The scientific practices that provide us images of Martian landscapes also cast seeing itself in a new light
This spring, the Curiosity rover made headlines when scientists reported new evidence of liquid water on the surface of Mars. By measuring the temperature and relative humidity in a crater over the course of a Martian year, the researchers found that salts in the soil could pull water vapor out of the atmosphere and form a brine during the overnight hours, before the moisture would evaporate again at sunrise. “We don’t really see the water,” the study’s lead author acknowledged in an interview. But other instances of seeing, like the dark markings that show up in orbital images and that appear to be water flowing downhill, were what motivated this latest set of measurements in the first place. On Mars, what we can see shapes what we can know.

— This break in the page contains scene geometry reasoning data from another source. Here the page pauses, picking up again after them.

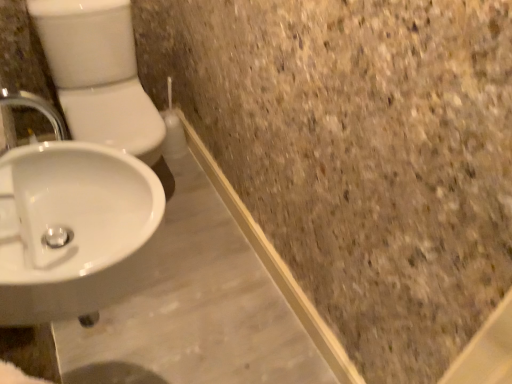
The image size is (512, 384). Describe the element at coordinates (98, 74) in the screenshot. I see `white glossy toilet bowl at left` at that location.

What are the coordinates of `white glossy toilet bowl at left` in the screenshot? It's located at (98, 74).

At what (x,y) coordinates should I click in order to perform the action: click on white glossy sink at lower left. Please return your answer as a coordinate pair (x, y). This screenshot has width=512, height=384. Looking at the image, I should click on (72, 224).

Describe the element at coordinates (72, 224) in the screenshot. This screenshot has height=384, width=512. I see `white glossy sink at lower left` at that location.

Where is `white glossy toilet bowl at left`? The image size is (512, 384). white glossy toilet bowl at left is located at coordinates (98, 74).

Is white glossy toilet bowl at left at the right side of white glossy sink at lower left?

No.

Considering the relative positions of white glossy toilet bowl at left and white glossy sink at lower left in the image provided, is white glossy toilet bowl at left behind white glossy sink at lower left?

That is True.

Between point (123, 75) and point (51, 161), which one is positioned in front?

Point (51, 161)

Consider the image. From the image's perspective, which is below, white glossy toilet bowl at left or white glossy sink at lower left?

white glossy sink at lower left is shown below in the image.

From a real-world perspective, is white glossy toilet bowl at left physically below white glossy sink at lower left?

Indeed, from a real-world perspective, white glossy toilet bowl at left is positioned beneath white glossy sink at lower left.

Looking at this image, considering the sizes of objects white glossy toilet bowl at left and white glossy sink at lower left in the image provided, who is thinner, white glossy toilet bowl at left or white glossy sink at lower left?

With smaller width is white glossy sink at lower left.

Can you confirm if white glossy toilet bowl at left is taller than white glossy sink at lower left?

Yes.

Which of these two, white glossy toilet bowl at left or white glossy sink at lower left, is bigger?

With larger size is white glossy toilet bowl at left.

Is white glossy toilet bowl at left inside or outside of white glossy sink at lower left?

white glossy toilet bowl at left is located beyond the bounds of white glossy sink at lower left.

Is white glossy toilet bowl at left in contact with white glossy sink at lower left?

No, white glossy toilet bowl at left is not with white glossy sink at lower left.

Is white glossy toilet bowl at left facing away from white glossy sink at lower left?

No, white glossy toilet bowl at left is not facing away from white glossy sink at lower left.

Measure the distance between white glossy toilet bowl at left and white glossy sink at lower left.

They are 35.72 inches apart.

The width and height of the screenshot is (512, 384). I want to click on sink on the right of white glossy toilet bowl at left, so click(72, 224).

Is white glossy sink at lower left at the left side of white glossy toilet bowl at left?

No.

Which is behind, white glossy sink at lower left or white glossy toilet bowl at left?

white glossy toilet bowl at left is further from the camera.

Does point (37, 244) come closer to viewer compared to point (102, 30)?

Yes, it is in front of point (102, 30).

From the image's perspective, between white glossy sink at lower left and white glossy toilet bowl at left, who is located below?

white glossy sink at lower left appears lower in the image.

From a real-world perspective, does white glossy sink at lower left sit lower than white glossy toilet bowl at left?

No, from a real-world perspective, white glossy sink at lower left is not beneath white glossy toilet bowl at left.

Considering the relative sizes of white glossy sink at lower left and white glossy toilet bowl at left in the image provided, is white glossy sink at lower left thinner than white glossy toilet bowl at left?

Correct, the width of white glossy sink at lower left is less than that of white glossy toilet bowl at left.

Is white glossy sink at lower left taller or shorter than white glossy toilet bowl at left?

white glossy sink at lower left is shorter than white glossy toilet bowl at left.

Which of these two, white glossy sink at lower left or white glossy toilet bowl at left, is bigger?

white glossy toilet bowl at left.

Is white glossy sink at lower left outside of white glossy toilet bowl at left?

Yes.

Is white glossy sink at lower left next to white glossy toilet bowl at left?

No, white glossy sink at lower left is not in contact with white glossy toilet bowl at left.

Is white glossy sink at lower left facing towards white glossy toilet bowl at left?

No, white glossy sink at lower left is not oriented towards white glossy toilet bowl at left.

Measure the distance between white glossy sink at lower left and white glossy toilet bowl at left.

white glossy sink at lower left and white glossy toilet bowl at left are 35.72 inches apart from each other.

Image resolution: width=512 pixels, height=384 pixels. Identify the location of sink on the right side of white glossy toilet bowl at left. (72, 224).

You are a GUI agent. You are given a task and a screenshot of the screen. Output one action in this format:
    pyautogui.click(x=<x>, y=<y>)
    Task: Click on the toilet bowl beneath the white glossy sink at lower left (from a real-world perspective)
    The width and height of the screenshot is (512, 384).
    Given the screenshot: What is the action you would take?
    [98, 74]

Vision is commonly taken to be the most direct way of perceiving the world around us. But since the 1970s, visuality has taken a drubbing in the human sciences as feminists and scholars of colonialism have linked the gaze to projects of domination. A prominent anthropologist called for a turn toward “sensuous scholarship,” which would foreground smell, taste, and texture instead of the bloodless rationalism of sight. Quietly, though, a revival of interest in vision has been gaining momentum, one that brings specific practices of seeing into focus while emphasizing their partiality, plasticity, and rootedness in the material world. Some of the most interesting contributions have examined the screen-based graphics and data visualizations that increasingly organize contemporary seeing, at least in the wired global North.